The process was first resolved by Narendra 2008 (J. Cell Biol.). PINK1 and Parkin mutations cause autosomal-recessive juvenile-onset Parkinson’s disease — the clearest monogenic link between mitochondrial quality control and neurodegeneration.

Beyond PINK1/Parkin, several receptor-mediated mitophagy pathways exist for specific physiological contexts:

• BNIP3 / NIX: outer-membrane receptors containing LIR motifs that bind LC3 directly. Essential for erythrocyte maturation (removal of all mitochondria) and for hypoxia-induced mitophagy.
• FUNDC1: OMM receptor dephosphorylated during hypoxia, exposing its LIR motif. Links hypoxic stress to mitophagy.
• Cardiolipin externalisation: oxidative damage flips cardiolipin from IMM to OMM, where LC3 binds it directly, targeting damaged mitochondria even without PINK1/Parkin.
• Mieap / Lonp1-mediated: matrix quality control degrading specific damaged proteins within the mitochondrion rather than the whole organelle.

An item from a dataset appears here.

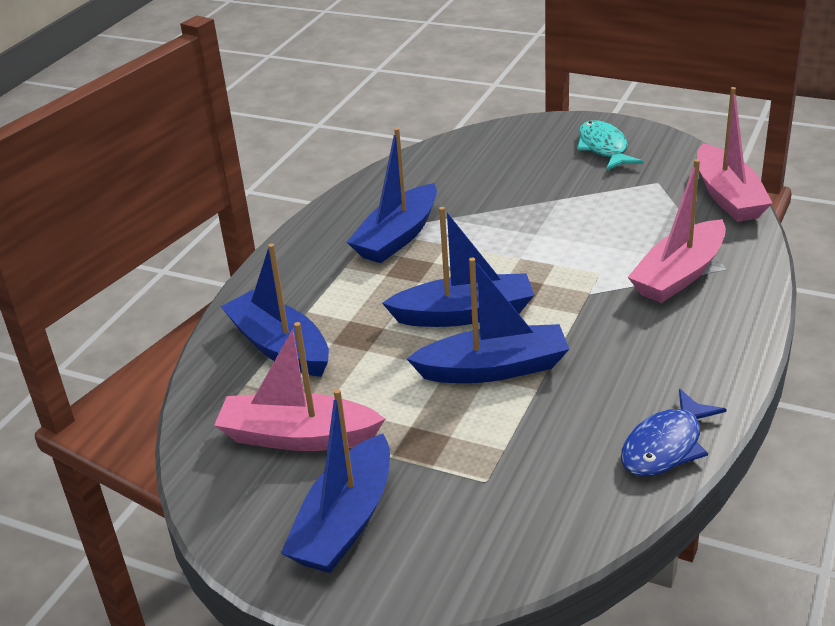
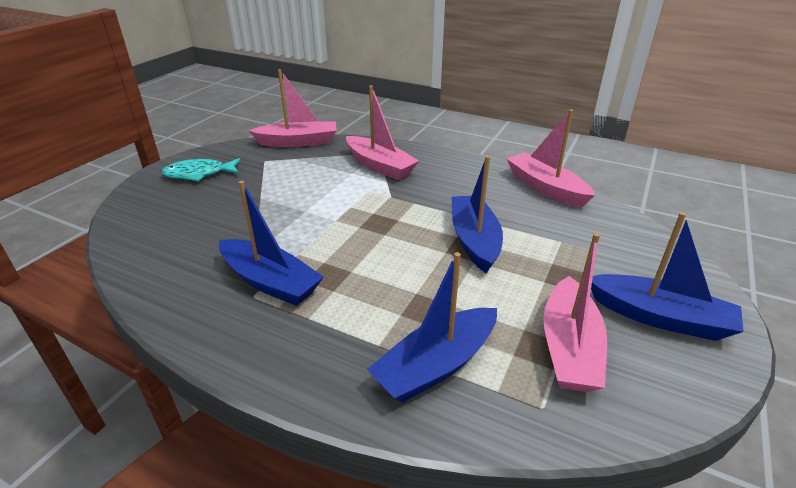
camera: 90 degrees left, 0 degrees up
(464, 314) = (404, 250): blue boat -> none
(665, 446) = (545, 188): blue fish -> pink boat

The fusion/fission ratio sets mitochondrial network state, which determines cellular phenotype:

• Fused network: increased ATP output, tighter OXPHOS coupling, content mixing (mtDNA complementation, sharing of substrates), resistance to apoptosis. Dominant during G1-S cell cycle and nutrient abundance.
• Fragmented network: facilitates quality control (isolates damaged units for mitophagy), apoptosis (Bax/Bak pore formation at fission sites), distribution to daughter cells during mitosis. Dominant during stress and M phase.

Many kinases tune the balance: AMPK (starvation), CaMK (Ca²⁺signals), ERK1/2 (growth), CDK1 (mitosis). Together they make the mitochondrial network a dynamic sensor-effector of cellular metabolic state.

Drugging mitochondrial dynamics is an emerging therapeutic area:

• Mdivi-1: small-molecule DRP1 inhibitor, preclinical in heart failure and neurodegeneration (off-target concerns limit clinical translation).
• P110: peptide inhibitor of DRP1-Fis1 interaction; protective in Parkinson’s and Alzheimer’s models (Qi 2013).
• Urolithin A (Amazentis): gut-microbiome-derived metabolite that induces mitophagy. Phase 2 trials in sarcopenia / aging (Andreux 2019 Nat. Metab.).
• UDCA (ursodeoxycholic acid): clinical trial for DOA (OPA1 mutations). Stabilises mitochondria, improves vision.